Our proposed model, which integrated EfficientNetV2-S with a 5KCV approach, achieved the highest classification accuracy of 97.33%, surpassing all other models. This result underscores the effectiveness of EfficientNetV2-S alongside 5KCV. The YOLO model (Khandekar et al. [
21]) attained a mAP of 98.7%. The second-highest classification accuracy was recorded by Kasani et al. [
23], with a score of 96.58% using DL techniques. Traditional ML methods, as demonstrated by Almadhor et al. [
22], showed comparatively lower performance, with SVM achieving the best result among them at 90%.

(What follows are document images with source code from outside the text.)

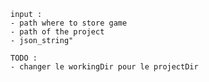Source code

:     input :
    - path where to store game
    - path of the project
    - json_string"

    TODO : 
    - changer le workingDir pour le projectDir
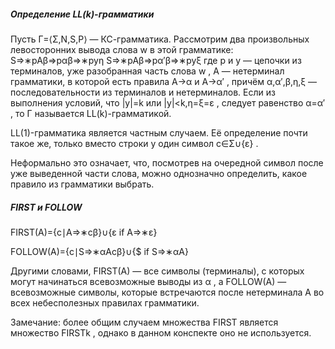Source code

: 
##### Определение LL(k)-грамматики
Пусть Γ=⟨Σ,N,S,P⟩
 — КС-грамматика. Рассмотрим два произвольных левосторонних вывода слова w
 в этой грамматике:
S⇒∗pAβ⇒pαβ⇒∗pyη
S⇒∗pAβ⇒pα′β⇒∗pyξ
где p
 и y
 — цепочки из терминалов, уже разобранная часть слова w
, A
 — нетерминал грамматики, в которой есть правила A→α
 и A→α′
, причём α,α′,β,η,ξ
 — последовательности из терминалов и нетерминалов.
Если из выполнения условий, что |y|=k
 или |y|<k,η=ξ=ε
, следует равенство α=α′
, то Γ
 называется LL(k)-грамматикой.

LL(1)-грамматика является частным случаем. Её определение почти такое же, только вместо строки y
 один символ c∈Σ∪{ε}
.

Неформально это означает, что, посмотрев на очередной символ после уже выведенной части слова, можно однозначно определить, какое правило из грамматики выбрать.

##### FIRST и FOLLOW

FIRST(A)={c∣A⇒∗cβ}∪{ε if A⇒∗ε}

FOLLOW(A)={c∣S⇒∗αAcβ}∪{$ if S⇒∗αA}

Другими словами, FIRST(A)
 — все символы (терминалы), с которых могут начинаться всевозможные выводы из α
, а FOLLOW(A)
 — всевозможные символы, которые встречаются после нетерминала A
 во всех небесполезных правилах грамматики.

Замечание: более общим случаем множества FIRST
 является множество FIRSTk
, однако в данном конспекте оно не используется.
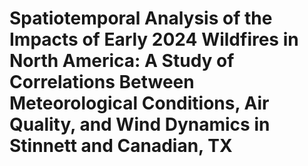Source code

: # Spatiotemporal Analysis of the Impacts of Early 2024 Wildfires in North America: A Study of Correlations Between Meteorological Conditions, Air Quality, and Wind Dynamics in Stinnett and Canadian, TX

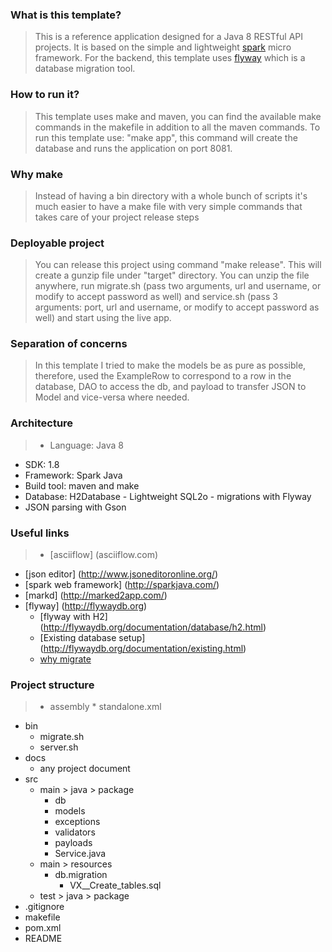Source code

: ### What is this template?
  > This is a reference application designed for a Java 8 RESTful API projects. It is based on the simple and lightweight
  [spark](http://sparkjava.com/) micro framework. For the backend, this template uses [flyway](https://flywaydb.org/)
  which is a database migration tool. 
   
### How to run it?
  > This template uses make and maven, you can find the available make commands in the makefile in addition to 
  all the maven commands. To run this template use: "make app", this command will create the database
  and runs the application on port 8081. 
 
### Why make
 >Instead of having a bin directory with a whole bunch of scripts it's much easier to have a make file with 
   very simple commands that takes care of your project release steps
 
### Deployable project
 >You can release this project using command "make release". This will create a gunzip file under "target" directory. 
 You can unzip the file anywhere, run migrate.sh (pass two arguments, url and username, or modify to accept password as well) and service.sh 
 (pass 3 arguments: port, url and username, or modify to accept password as well) and start using the live app.

### Separation of concerns
 > In this template I tried to make the models be as pure as possible, therefore, used the ExampleRow to correspond
  to a row in the database, DAO to access the db, and payload to transfer JSON to Model and vice-versa where needed. 

   
### Architecture
  >* Language: Java 8
  * SDK: 1.8
  * Framework: Spark Java
  * Build tool: maven and make
  * Database: H2Database - Lightweight SQL2o - migrations with Flyway
  * JSON parsing with Gson

### Useful links
  >* [asciiflow] (asciiflow.com)
  * [json editor] (http://www.jsoneditoronline.org/)
  * [spark web framework] (http://sparkjava.com/)
  * [markd] (http://marked2app.com/) 
  * [flyway] (http://flywaydb.org)
    * [flyway with H2] (http://flywaydb.org/documentation/database/h2.html)
    * [Existing database setup] (http://flywaydb.org/documentation/existing.html)
    * [why migrate](http://flywaydb.org/getstarted/why.html)
  
### Project structure 
  >* assembly
    * standalone.xml
  * bin
    * migrate.sh
    * server.sh
  * docs
    * any project document
  * src
    * main > java > package
        * db
        * models
        * exceptions
        * validators
        * payloads
        * Service.java
    * main > resources
        * db.migration
            * VX__Create_tables.sql
    * test > java > package    
  * .gitignore
  * makefile
  * pom.xml
  * README
  

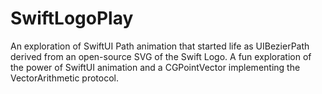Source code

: # SwiftLogoPlay
An exploration of SwiftUI Path animation that started life as UIBezierPath derived from an open-source SVG of the Swift Logo. A fun exploration of the power of SwiftUI animation and a CGPointVector implementing the VectorArithmetic protocol.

EfficientNetV2-S is recognized as a state-of-the-art DL model and is noted for its efficiency and scalability, factors that likely contribute to its high accuracy. Implementing 5KCV enhanced the robustness of the findings by minimizing overfitting and providing a dependable estimate of the model’s generalization capabilities.
In summary, the proposed model demonstrated the best classification accuracy (97.33%) on the C-NMC_Leukemia dataset, showcasing the promise of EfficientNetV2-S when combined with rigorous evaluation methods such as 5KCV.